→ What is being asked
The job is to find each line in the entries holding the string "mayor" and copy that line.

Source texts of formatted documents

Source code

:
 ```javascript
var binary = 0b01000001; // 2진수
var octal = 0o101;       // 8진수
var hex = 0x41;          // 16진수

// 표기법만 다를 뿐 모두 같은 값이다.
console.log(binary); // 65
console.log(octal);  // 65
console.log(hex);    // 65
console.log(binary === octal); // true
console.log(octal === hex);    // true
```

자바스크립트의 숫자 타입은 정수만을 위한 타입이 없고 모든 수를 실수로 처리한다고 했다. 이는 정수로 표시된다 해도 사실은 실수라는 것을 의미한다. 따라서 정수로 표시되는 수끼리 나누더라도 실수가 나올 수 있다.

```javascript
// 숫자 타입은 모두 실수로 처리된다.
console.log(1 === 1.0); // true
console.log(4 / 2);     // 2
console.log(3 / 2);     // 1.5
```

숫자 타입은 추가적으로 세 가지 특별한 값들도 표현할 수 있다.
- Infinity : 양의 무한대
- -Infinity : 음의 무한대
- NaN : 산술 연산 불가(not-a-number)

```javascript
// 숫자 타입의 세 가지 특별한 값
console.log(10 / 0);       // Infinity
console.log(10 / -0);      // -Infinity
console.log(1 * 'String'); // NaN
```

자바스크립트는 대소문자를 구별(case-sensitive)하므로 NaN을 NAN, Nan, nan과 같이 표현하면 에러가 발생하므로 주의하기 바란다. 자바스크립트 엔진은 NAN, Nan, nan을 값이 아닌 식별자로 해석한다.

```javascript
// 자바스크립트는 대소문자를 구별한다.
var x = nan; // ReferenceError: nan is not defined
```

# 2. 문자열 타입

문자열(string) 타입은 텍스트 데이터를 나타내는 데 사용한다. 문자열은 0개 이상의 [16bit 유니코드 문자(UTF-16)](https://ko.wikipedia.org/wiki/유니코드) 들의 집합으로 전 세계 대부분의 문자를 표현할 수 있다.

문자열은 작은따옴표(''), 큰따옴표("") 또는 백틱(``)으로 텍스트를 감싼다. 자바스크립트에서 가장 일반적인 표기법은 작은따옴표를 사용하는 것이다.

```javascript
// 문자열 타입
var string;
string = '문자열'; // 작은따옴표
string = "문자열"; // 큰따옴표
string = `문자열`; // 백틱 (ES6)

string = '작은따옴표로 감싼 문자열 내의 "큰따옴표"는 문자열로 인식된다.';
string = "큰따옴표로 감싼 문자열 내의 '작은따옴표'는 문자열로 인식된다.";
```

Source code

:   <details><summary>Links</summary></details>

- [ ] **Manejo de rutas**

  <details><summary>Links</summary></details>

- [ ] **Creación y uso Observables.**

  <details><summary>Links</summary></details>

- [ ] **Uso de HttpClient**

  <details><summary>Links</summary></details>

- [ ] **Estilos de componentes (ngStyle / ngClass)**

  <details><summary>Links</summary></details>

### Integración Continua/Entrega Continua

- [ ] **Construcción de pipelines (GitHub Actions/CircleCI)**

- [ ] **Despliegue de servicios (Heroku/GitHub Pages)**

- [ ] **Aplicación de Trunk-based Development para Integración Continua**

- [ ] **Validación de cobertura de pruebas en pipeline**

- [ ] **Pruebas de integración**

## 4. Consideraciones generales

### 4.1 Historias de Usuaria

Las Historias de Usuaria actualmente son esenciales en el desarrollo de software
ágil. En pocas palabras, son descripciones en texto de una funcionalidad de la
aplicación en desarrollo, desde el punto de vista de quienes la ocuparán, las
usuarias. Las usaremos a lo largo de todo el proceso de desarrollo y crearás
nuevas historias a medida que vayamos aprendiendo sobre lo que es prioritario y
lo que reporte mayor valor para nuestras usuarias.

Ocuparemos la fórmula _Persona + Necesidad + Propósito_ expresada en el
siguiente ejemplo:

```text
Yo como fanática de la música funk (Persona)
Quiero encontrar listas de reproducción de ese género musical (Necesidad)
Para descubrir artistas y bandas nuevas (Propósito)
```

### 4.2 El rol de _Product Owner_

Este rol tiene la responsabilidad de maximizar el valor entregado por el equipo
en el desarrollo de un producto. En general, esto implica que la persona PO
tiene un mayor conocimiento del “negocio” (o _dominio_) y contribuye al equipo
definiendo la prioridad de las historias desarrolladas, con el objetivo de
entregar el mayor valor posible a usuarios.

==

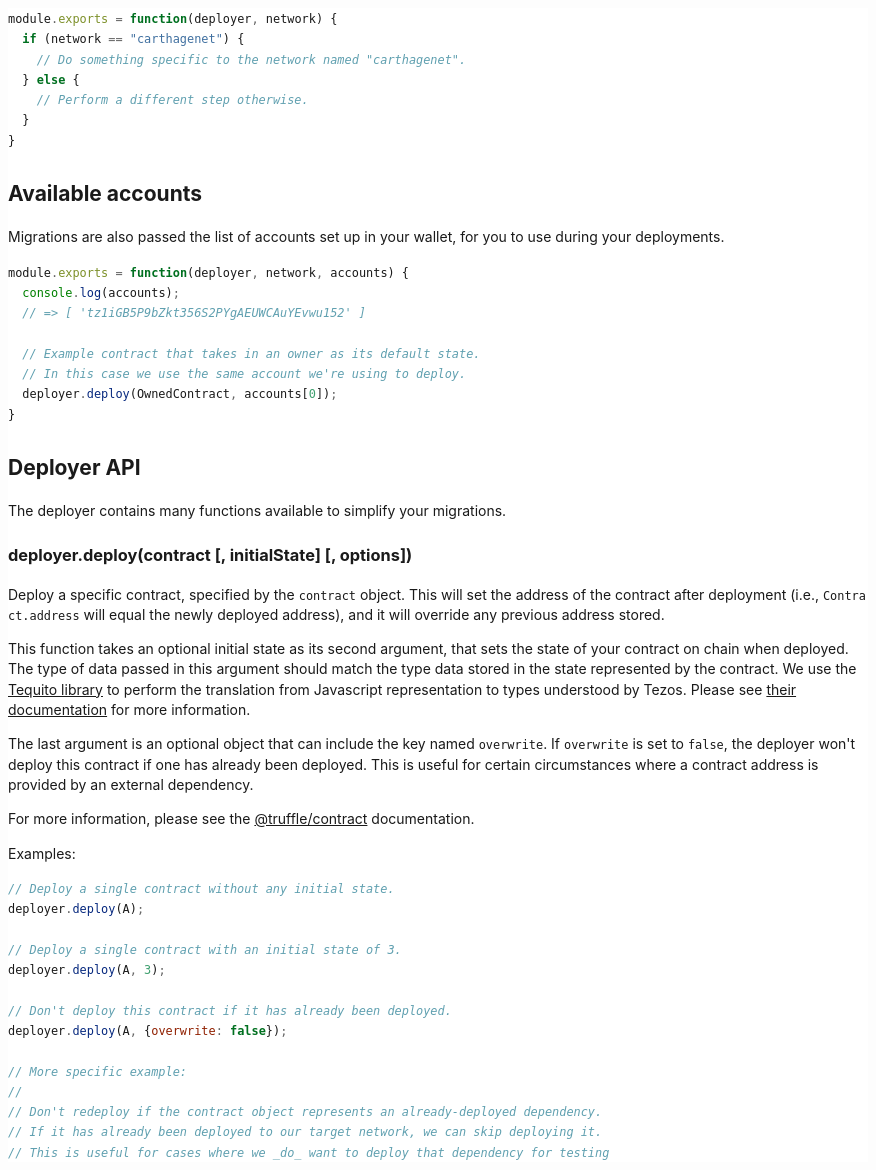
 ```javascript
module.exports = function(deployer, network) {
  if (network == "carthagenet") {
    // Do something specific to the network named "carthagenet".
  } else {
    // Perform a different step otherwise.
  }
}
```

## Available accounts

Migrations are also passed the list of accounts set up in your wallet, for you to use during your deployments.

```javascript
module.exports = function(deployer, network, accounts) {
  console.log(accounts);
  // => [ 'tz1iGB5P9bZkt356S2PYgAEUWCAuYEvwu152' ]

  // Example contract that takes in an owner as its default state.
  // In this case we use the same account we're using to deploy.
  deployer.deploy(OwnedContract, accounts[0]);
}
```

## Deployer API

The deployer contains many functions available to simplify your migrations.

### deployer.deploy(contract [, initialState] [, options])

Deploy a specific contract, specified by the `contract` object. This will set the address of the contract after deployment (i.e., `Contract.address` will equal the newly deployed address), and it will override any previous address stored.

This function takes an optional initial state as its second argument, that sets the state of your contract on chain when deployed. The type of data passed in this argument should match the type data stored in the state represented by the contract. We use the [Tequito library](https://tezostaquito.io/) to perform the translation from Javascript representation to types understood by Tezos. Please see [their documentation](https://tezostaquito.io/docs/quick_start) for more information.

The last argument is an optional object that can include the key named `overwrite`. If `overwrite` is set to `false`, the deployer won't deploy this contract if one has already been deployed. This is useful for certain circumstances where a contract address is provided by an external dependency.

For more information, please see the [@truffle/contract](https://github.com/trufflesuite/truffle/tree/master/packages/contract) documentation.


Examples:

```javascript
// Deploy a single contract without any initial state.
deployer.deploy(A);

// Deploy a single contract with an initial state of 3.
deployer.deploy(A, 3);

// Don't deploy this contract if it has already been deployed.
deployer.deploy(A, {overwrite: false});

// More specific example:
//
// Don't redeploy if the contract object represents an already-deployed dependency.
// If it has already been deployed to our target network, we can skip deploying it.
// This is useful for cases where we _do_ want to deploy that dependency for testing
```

→ Solution for this problem
lo que reporte mayor valor para nuestras usuarias.
tiene un mayor conocimiento del “negocio” (o _dominio_) y contribuye al equipo
entregar el mayor valor posible a usuarios.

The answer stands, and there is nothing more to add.